» **EM QUE CONSISTE**
Reproduza fielmente o trecho do texto sobre Manuel da Fonseca que abre com as palavras "Grande figura da" e fecha com "a um agricultor[1].".

Fonseca, Manuel da - Livros Proibidos
MANUEL DA FONSECA (1911 – 1993)
Grande figura da Cultura nacional é, ao mesmo tempo, um cidadão que faz parte da história da Resistência. Manuel da Fonseca tinha uma personalidade cativante, era um homem popular, que muito prestigiou o Alentejo. A sua escrita era seguida de perto pela Censura. Vigiado e perseguido pela PIDE, tanto pelo que escrevia como pela militância política, conheceu a brutalidade dos interrogatórios e dos cárceres fascistas.
Seara de Vento, Manuel da Fonseca
Seara de Vento é um romance neo-realista de Manuel da Fonseca publicado em 1958. É inspirado por um acontecimento trágico que ocorreu no Cantinho da Ribeira, lugar localizado na freguesia de Trindade, em Beja, nos anos 1930. Neste episódio um trabalhador rural é acusado de roubar cereais a um agricultor[1].
- Hás-de ver! – exclama Armanda Carrusca, com vivacidade. – Por mais que me digam que não, aquela doença do Bento é toda derivada da fome que passou. Está raquítico é o que é. E isto tem curado muita gente desenganada pelos médicos! Corta os limões, espreme-os sobre os ovos. Como num ritual misterioso, as mãos descarnadas da velha mexem-se de forma estranha, lenta. Enquanto prossegue na minuciosa tarefa, fala com voz ciciada e profunda: - Agora, espera-se que o sumo dos limões desfaça a casca dos ovos e o toucinho. Depois, bate-se tudo, com açúcar, como uma gemada. Faltam, é verdade, duas goladas de vinho do Porto. Isso é que já não consegui. Mas, descansa, mesmo assim, vai ficar bom. Pega no tacho, envolve-o num pano e vai coloca-lo na mais alta prateleira do armário. Ao descer do banco, meio curvada, olha intencionalmente para o lado da porta. - Hei-de curar o meu neto!

» **REGISTOS APRESENTADOS**
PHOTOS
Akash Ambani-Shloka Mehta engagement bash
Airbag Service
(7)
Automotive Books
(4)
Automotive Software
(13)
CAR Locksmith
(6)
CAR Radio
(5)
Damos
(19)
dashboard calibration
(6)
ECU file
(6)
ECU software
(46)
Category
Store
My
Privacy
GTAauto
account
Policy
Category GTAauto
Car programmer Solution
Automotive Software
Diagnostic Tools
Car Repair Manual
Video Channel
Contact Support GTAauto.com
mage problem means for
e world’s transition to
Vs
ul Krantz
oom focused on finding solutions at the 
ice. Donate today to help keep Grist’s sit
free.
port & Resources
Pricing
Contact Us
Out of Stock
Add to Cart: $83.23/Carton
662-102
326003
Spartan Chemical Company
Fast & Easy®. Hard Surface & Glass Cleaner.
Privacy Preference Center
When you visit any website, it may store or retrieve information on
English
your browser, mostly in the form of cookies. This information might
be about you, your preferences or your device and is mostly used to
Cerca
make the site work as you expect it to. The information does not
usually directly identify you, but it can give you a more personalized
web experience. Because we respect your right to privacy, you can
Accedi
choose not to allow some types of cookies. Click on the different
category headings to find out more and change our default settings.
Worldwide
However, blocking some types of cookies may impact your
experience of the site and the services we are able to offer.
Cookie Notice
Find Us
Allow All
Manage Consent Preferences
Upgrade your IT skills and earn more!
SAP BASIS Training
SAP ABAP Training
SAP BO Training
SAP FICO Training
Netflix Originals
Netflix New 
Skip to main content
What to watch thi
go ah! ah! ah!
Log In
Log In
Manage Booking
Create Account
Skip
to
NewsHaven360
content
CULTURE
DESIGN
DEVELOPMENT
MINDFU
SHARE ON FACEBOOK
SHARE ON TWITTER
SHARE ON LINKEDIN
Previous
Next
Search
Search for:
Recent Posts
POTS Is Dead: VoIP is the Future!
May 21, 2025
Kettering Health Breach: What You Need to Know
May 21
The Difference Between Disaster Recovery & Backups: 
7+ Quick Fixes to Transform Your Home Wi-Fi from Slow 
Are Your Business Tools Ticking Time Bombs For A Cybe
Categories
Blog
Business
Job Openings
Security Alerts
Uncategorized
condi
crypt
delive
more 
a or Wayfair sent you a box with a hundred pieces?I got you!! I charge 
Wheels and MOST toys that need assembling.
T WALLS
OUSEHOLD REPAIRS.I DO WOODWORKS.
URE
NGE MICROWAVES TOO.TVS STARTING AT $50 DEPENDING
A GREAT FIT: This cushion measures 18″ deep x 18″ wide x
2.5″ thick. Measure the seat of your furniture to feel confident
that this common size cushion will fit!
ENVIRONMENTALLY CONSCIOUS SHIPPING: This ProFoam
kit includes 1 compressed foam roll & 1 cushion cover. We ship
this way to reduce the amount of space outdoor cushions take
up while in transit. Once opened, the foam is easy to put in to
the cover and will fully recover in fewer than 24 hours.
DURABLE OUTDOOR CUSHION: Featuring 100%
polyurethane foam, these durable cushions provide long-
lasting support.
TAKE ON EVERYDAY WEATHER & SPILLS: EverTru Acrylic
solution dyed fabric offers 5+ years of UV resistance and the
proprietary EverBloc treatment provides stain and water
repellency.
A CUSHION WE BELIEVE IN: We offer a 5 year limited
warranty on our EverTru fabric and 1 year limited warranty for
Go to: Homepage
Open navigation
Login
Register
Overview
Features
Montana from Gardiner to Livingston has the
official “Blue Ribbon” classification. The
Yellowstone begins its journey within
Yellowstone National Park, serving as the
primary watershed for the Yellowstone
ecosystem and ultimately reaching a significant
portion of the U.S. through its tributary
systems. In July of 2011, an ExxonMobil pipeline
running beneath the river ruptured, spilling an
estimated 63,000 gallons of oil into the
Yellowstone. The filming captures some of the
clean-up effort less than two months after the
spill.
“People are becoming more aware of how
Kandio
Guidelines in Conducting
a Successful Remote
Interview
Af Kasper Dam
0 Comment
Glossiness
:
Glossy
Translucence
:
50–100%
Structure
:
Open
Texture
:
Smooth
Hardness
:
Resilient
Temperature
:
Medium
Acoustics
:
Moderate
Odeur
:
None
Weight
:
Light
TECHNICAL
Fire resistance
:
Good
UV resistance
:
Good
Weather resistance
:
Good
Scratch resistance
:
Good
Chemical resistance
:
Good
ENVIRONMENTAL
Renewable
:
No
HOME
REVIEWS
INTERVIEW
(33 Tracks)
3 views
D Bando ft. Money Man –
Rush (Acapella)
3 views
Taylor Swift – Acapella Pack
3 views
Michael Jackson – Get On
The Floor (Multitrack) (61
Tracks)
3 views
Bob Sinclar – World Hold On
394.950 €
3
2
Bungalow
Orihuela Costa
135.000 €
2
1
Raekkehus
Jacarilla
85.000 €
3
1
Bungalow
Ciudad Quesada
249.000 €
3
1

» **EXERCÍCIO RESOLVIDO**
Grande figura da Cultura nacional é, ao mesmo tempo, um cidadão que faz parte da história da Resistência. Manuel da Fonseca tinha uma personalidade cativante, era um homem popular, que muito prestigiou o Alentejo. A sua escrita era seguida de perto pela Censura. Vigiado e perseguido pela PIDE, tanto pelo que escrevia como pela militância política, conheceu a brutalidade dos interrogatórios e dos cárceres fascistas.
Seara de Vento, Manuel da Fonseca
Seara de Vento é um romance neo-realista de Manuel da Fonseca publicado em 1958. É inspirado por um acontecimento trágico que ocorreu no Cantinho da Ribeira, lugar localizado na freguesia de Trindade, em Beja, nos anos 1930. Neste episódio um trabalhador rural é acusado de roubar cereais a um agricultor[1].